Here’s the tally for Kevin Kiermaier from the first five months (302 plate appearances): 38/7/26/13/.228. And September (112 plate appearances): 17/5/11/8/.296. Nobody provided a more well-rounded performance over the final month. However, that statement is a little deceptive. His last home run was hit on September 14. He disappeared completely for the final two weeks with just two steals, three runs, and one RBI. What a wiener.
We’ve been waiting on this Byron Buxton fella for a couple years now. Once touted as the next Mike Trout, most analysts are now hoping he isn’t the next Dominic Brown. The Brown comp could be poignant. A feisty September included 24/9/22/1/.287. He needed the aid of a .370 BABIP and .366 ISO thanks to a still ugly 33.6 percent strikeout rate. Brown was once the player of the month due to a power outburst. And he was terrible ever after.
The lack of contact still worries me. The power spike is a nice to have, but the whiffs need to stop. Otherwise, his ceiling is something like an athletic Chris Carter.
Let’s switch gears to pitchers for the final trio. Ricky Nolasco had another mediocre season on the mound. For once, he pitched to his peripherals thanks to an extremely lucky September. In five starts, he nabbed three wins to go with 24 strikeouts (6.35 K/9), a 1.85 ERA (4.14 xFIP), and a 0.91 WHIP (.237 BABIP). Yea, he was lucky. He also helped to save some very desperate fantasy owners.
Jeff Samardzija struggled through large swaths of the season, but his final six starts were masterful. Although he tallied only one win, he sat down 42 hitters (10.31 K/9) to go with a 2.95 ERA and 1.17 WHIP. His final two starts were particularly valuable – 20 strikeouts and two runs allowed in 13 innings.

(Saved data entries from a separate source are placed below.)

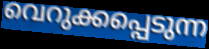
വെറുക്കപ്പെടുന്ന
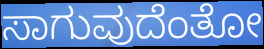
ಸಾಗುವುದೆಂತೋ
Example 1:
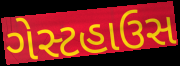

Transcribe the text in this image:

ગેસ્ટહાઉસ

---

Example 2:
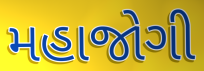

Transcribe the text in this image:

મહાજોગી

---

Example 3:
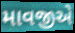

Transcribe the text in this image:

માવજીએ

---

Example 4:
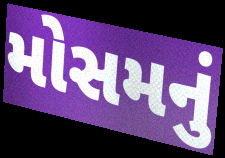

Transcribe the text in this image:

મોસમનું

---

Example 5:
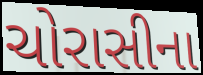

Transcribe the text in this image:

ચોરાસીના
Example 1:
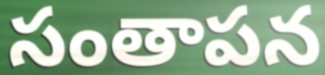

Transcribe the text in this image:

సంతాపన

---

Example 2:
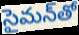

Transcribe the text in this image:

సైమన్‌తో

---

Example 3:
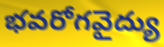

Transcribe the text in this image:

భవరోగవైద్యు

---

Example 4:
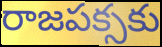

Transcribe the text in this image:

రాజపక్సకు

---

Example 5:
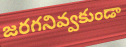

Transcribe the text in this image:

జరగనివ్వకుండా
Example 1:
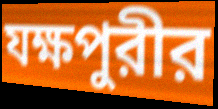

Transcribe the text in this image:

যক্ষপুরীর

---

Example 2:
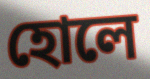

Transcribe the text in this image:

হোলে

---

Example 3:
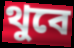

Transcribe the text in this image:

থুবে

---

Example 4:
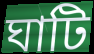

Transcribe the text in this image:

ঘাটি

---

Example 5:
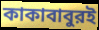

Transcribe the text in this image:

কাকাবাবুরই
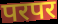
परपर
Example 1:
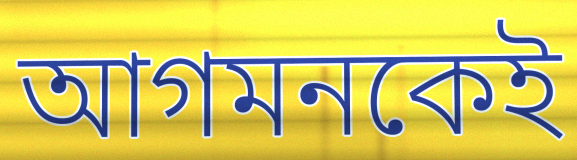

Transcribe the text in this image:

আগমনকেই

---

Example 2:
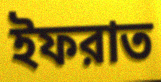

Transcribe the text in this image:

ইফরাত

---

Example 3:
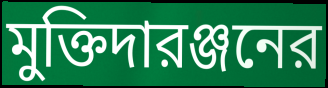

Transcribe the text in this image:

মুক্তিদারঞ্জনের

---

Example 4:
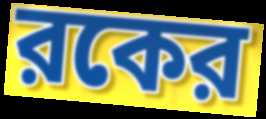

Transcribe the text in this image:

রকের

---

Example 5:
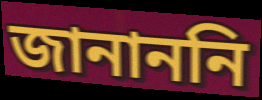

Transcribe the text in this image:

জানাননি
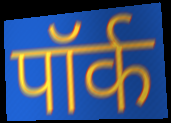
पॉर्क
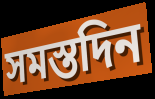
সমস্তদিন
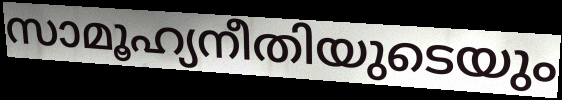
സാമൂഹ്യനീതിയുടെയും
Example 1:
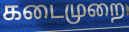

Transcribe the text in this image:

கடைமுறை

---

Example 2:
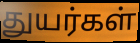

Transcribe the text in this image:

துயர்கள்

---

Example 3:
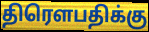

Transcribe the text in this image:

திரௌபதிக்கு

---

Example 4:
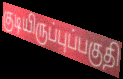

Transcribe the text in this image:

குடியிருப்புப்பகுதி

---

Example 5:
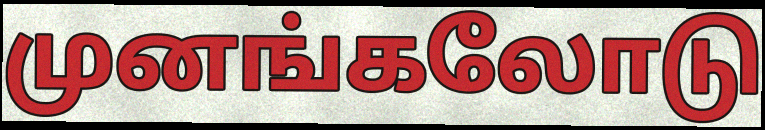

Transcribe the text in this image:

முனங்கலோடு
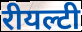
रीयल्टी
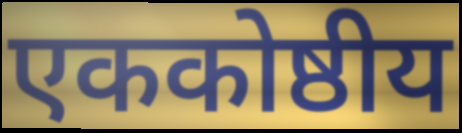
एककोष्ठीय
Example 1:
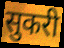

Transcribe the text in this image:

सुकरी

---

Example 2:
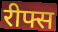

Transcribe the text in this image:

रीफ्स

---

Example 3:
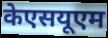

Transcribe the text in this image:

केएसयूएम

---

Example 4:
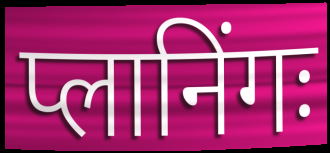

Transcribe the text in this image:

प्लानिंगः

Robert Gsellman didn’t have a long season – at least not in the majors. He was called upon in August by a desperate Mets roster, and he delivered gold. Like Nolasco, he furnished three victories in September. Like Shark, Gsellman posted a strong strikeout rate – 35 punch outs in 35 innings. He also sported a 2.06 ERA and 1.26 WHIP.
Before we start glorifying him as the next great Mets pitcher, let’s remember he twice faced the Phillies, Braves, and Nationals. Philadelphia was awful, the Braves posted good numbers in the second half but weren’t actually talented, and the Nationals were cruising to an easy division title.